For the fifth consecutive year, UN-sponsored talks are held in Geneva between Afghanistan and Pakistan with the object of ending the military presence in Kabul. None of the meetings produce any concrete results, though differences between the two countries have narrowed since the talks began in 1982. Discussions continue through diplomatic channels, and in December a UN spokesman announces that agreement has been reached on the monitoring of Soviet troop withdrawals. The remaining stumbling block is the timetable for a total withdrawal, with Pakistan insisting that this should take place as soon as technically feasible.
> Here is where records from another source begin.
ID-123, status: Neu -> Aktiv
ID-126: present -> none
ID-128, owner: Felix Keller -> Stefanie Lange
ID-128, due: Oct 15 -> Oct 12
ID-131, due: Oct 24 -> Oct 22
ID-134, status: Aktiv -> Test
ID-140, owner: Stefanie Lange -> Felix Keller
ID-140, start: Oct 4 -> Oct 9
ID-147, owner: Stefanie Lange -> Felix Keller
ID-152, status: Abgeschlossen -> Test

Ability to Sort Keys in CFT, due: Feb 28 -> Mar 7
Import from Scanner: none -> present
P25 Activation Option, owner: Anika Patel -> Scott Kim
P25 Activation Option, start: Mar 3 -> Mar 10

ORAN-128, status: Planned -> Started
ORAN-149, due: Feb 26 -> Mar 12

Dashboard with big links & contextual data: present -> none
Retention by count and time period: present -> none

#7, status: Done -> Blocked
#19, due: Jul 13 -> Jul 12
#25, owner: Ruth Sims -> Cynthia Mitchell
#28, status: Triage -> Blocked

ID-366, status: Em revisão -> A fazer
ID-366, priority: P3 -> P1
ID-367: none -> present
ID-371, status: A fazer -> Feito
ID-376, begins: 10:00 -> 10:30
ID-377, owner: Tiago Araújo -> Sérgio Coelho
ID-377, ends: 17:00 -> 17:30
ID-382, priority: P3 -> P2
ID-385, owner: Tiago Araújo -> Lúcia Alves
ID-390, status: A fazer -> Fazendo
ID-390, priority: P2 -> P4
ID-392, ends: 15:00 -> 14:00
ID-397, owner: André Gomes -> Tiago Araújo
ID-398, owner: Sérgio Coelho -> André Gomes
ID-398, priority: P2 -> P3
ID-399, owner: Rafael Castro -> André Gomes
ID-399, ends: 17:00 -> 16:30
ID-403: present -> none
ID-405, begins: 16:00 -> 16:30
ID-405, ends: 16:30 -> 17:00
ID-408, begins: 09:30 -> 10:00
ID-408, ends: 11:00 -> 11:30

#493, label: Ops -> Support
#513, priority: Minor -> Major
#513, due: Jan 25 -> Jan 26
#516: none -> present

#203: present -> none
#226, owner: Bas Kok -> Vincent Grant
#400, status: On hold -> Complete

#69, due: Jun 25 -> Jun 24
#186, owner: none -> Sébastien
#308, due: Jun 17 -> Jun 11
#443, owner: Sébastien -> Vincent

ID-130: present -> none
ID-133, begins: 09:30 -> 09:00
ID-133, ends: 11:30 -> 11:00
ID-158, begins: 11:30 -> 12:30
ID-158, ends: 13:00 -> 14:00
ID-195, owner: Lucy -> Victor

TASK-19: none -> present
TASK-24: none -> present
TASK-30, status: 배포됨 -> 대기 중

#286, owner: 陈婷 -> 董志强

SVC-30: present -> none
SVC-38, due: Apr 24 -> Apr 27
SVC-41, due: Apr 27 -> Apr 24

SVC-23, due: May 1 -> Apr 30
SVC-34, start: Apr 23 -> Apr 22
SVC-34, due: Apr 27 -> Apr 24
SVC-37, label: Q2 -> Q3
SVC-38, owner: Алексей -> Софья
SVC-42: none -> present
A national reconciliation campaign is approved by the Politburo, including a unilateral six-month cease-fire to begin on January 15, 1987, but it meets with little response inside Afghanistan and is rejected by resistance leaders in Pakistan.
A UN human rights report reports that 10,000 to 12,000 Afghan civilians have been killed in the previous nine months by Soviet and Afghan government forces, and that children have been killed by the indiscriminate use of explosives disguised as toys. The "continuation of the military solution," the report says, "will lead to a situation approaching genocide." The same month the UN General Assembly passes a resolution, by a vote of 122 to 20, calling for a negotiated settlement to the war. Karmal resigns from the largely ceremonial post of president of the Revolutionary Council. He is succeeded on November 24 by Haji Mohammad Chamkani, formerly first vice-president and a non-PDPA member.
An extraordinary plenum of the PDPA Central Committee approves a policy of national reconciliation, involving negotiations with opposition groups, and the proposed formation of a coalition government of national unity. A cabinet reshuffle sees the elevation of Najibullah supporters Abdul Wakil and Mohammad Rafi to the posts of foreign minister and defense minister, respectively. Najibullah visits the U.S.S.R. to discuss prospects for ending the conflict in Afghanistan.